ABSTRACT The philosophical manifestos of the past few decades involving attempts to go beyond constructs, discourses, and structures to the things themselves and a return to ontology and materialism often address the problems of the Anthropocene. Criticism of anthropocentrism and the introduction of the nonhuman into the focus of philosophy opened up new perspectives in solving the problems of idealism. This escape from the discursive aspect and the human factor, which is intended to break out philosophical projects to the outside, to what is on the other side of culture and language, to the planet, to matter, is accompanied by sequences of negations. Exploring the outer edge of philosophy, the periphery of culture, dark and marginal subjects, these authors try to construct a kind of anti-discourse, a nonphilosophy. In order to unlock the nonthinkable, what is being proposed to us is an exploration of objects that philosophical thought has heretofore ignored.
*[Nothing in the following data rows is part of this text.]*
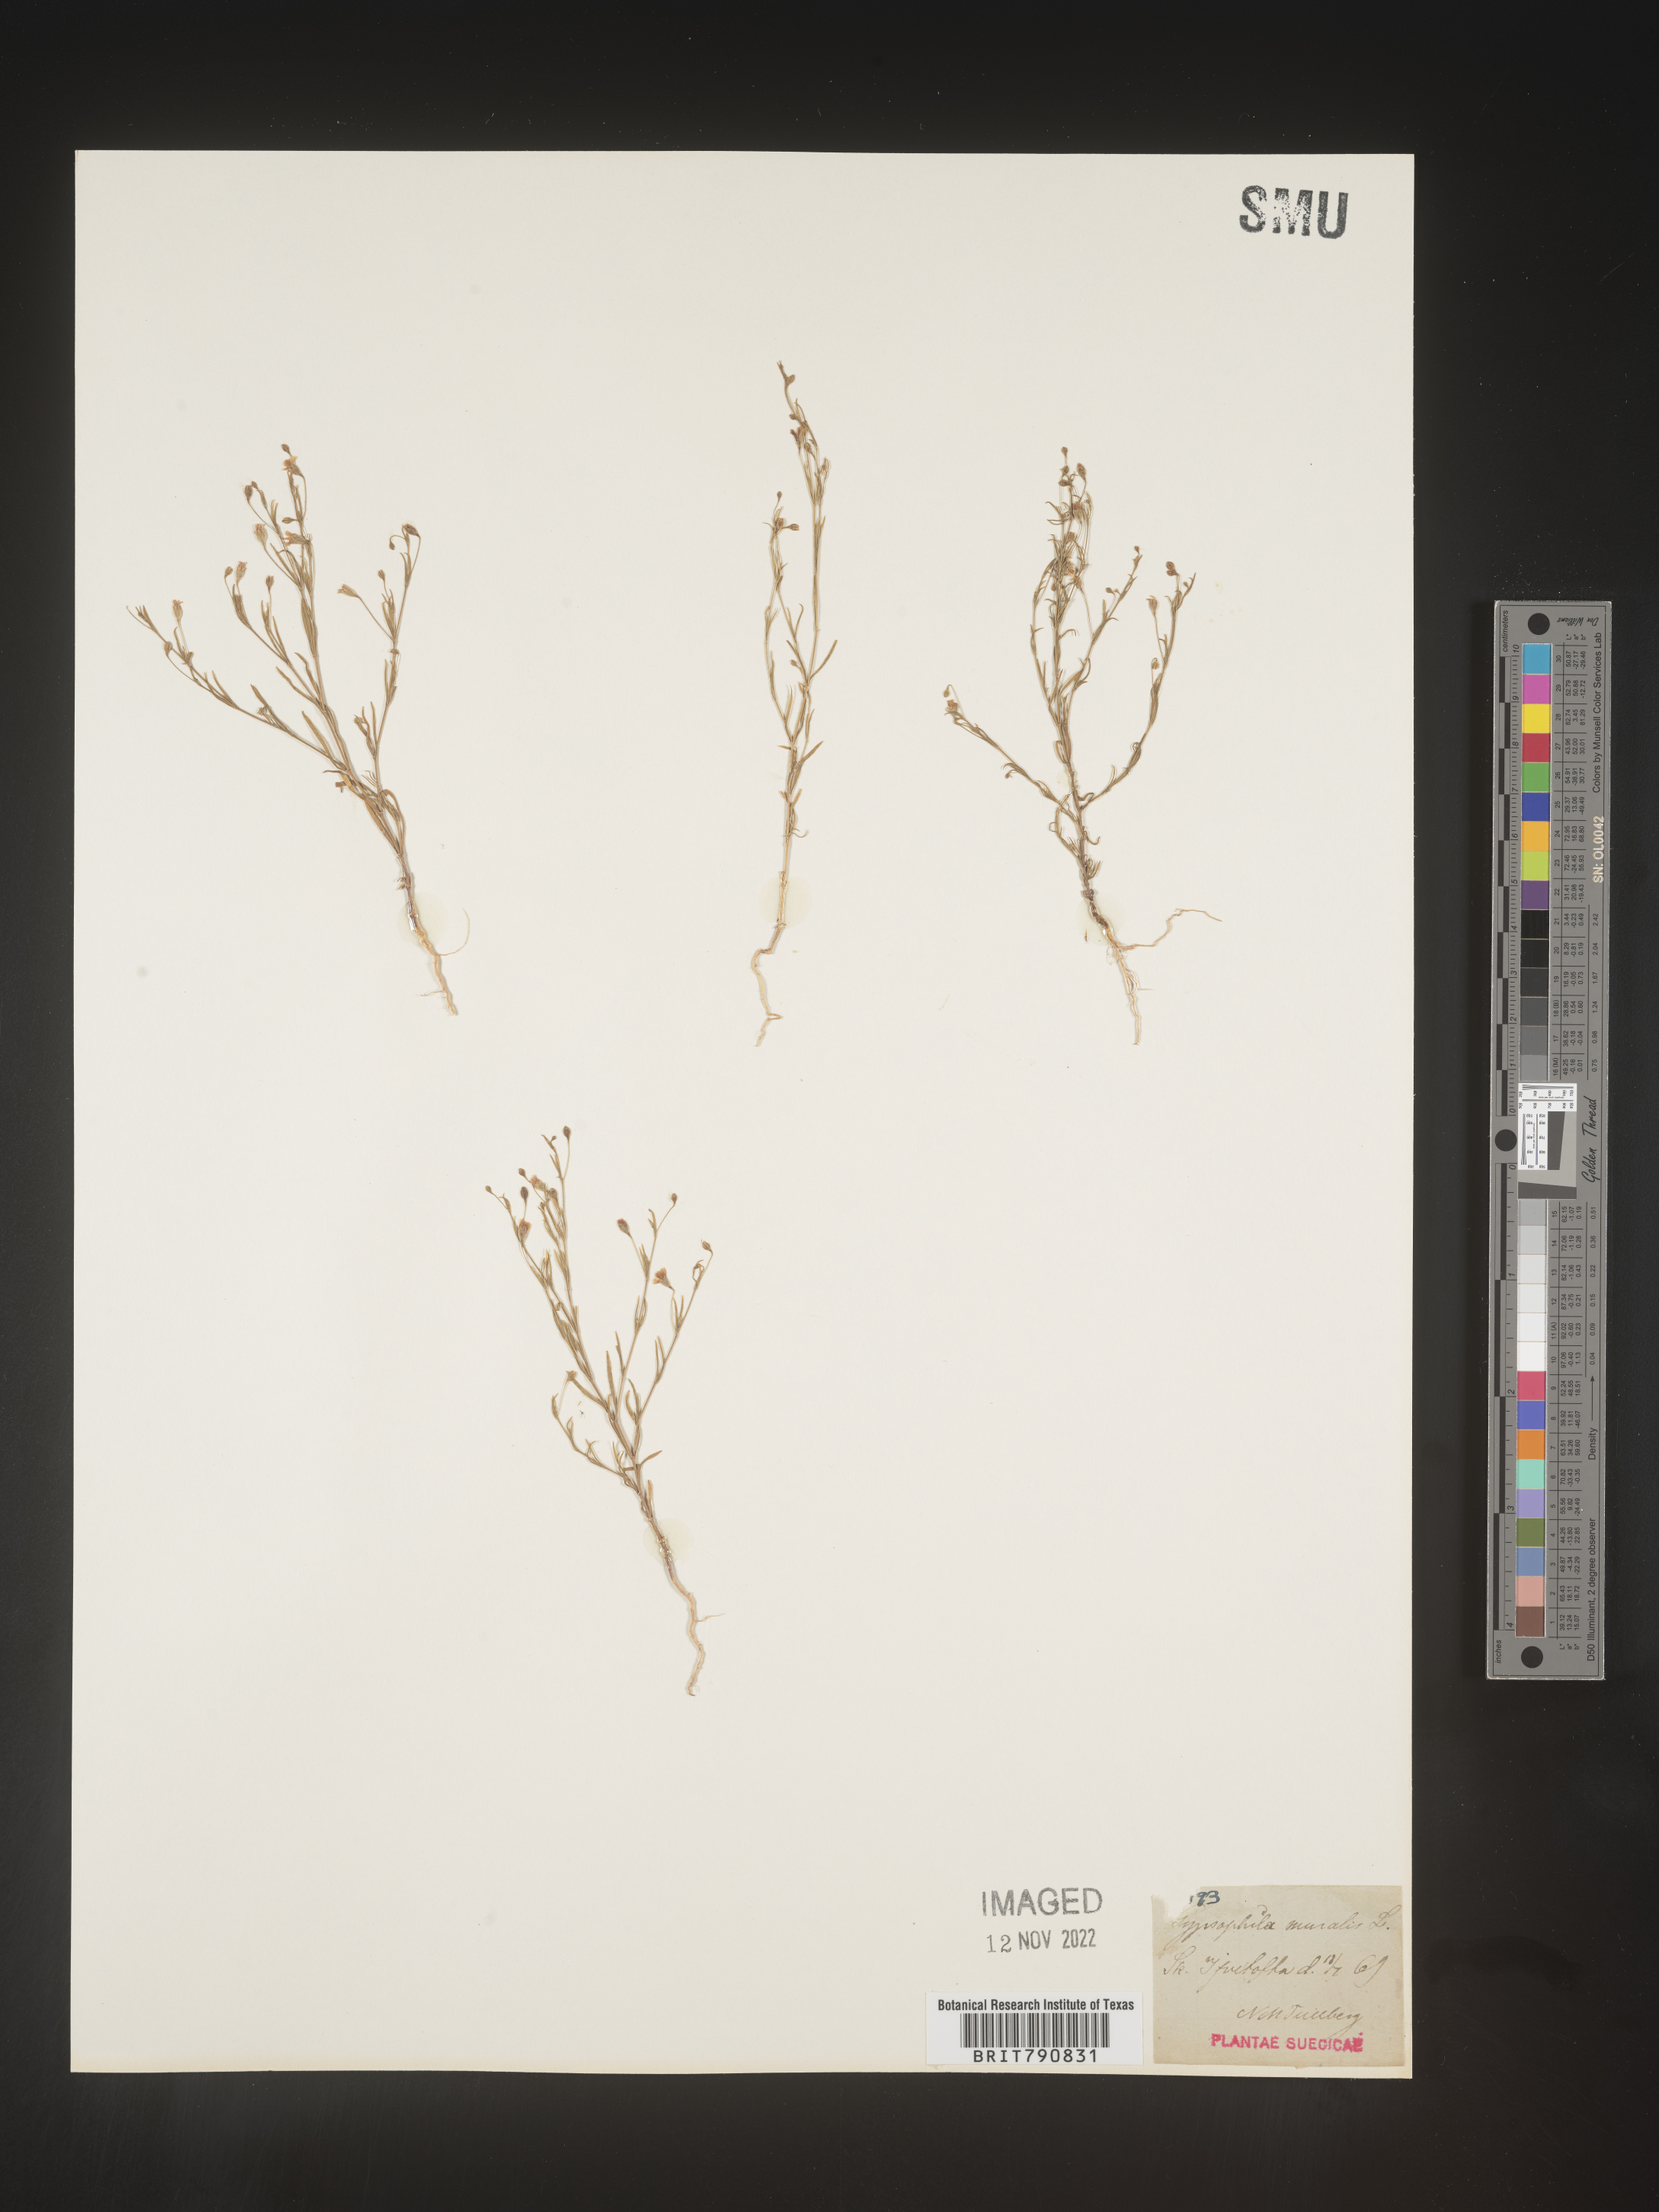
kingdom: Plantae
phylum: Tracheophyta
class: Magnoliopsida
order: Caryophyllales
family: Caryophyllaceae
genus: Gypsophila
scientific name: Gypsophila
The path to the nonhuman and nonthinkable lies through nonphilosophy. This article attempts to analyze such negations. It analyzes the function of negation by turning to psychoanalytic theory, in which the examination and modification of negation is one of the key themes. The principal mechanism of analysis is the modified logic of the psychoanalyst Jean Michel Vappereau. But the classical modifications of negation of Sigmund Freud and Jacques Lacan are also considered. The article’s central question—how does one interpret the negation in a human’s turning to the nonhuman, of philosophy to nonphilosophy, of an act of thought to the nonthinkable—is resolved in two ways, which constitute the two sections of the article. The results of the analysis open up obscure ways of interpreting such philosophical manifestos.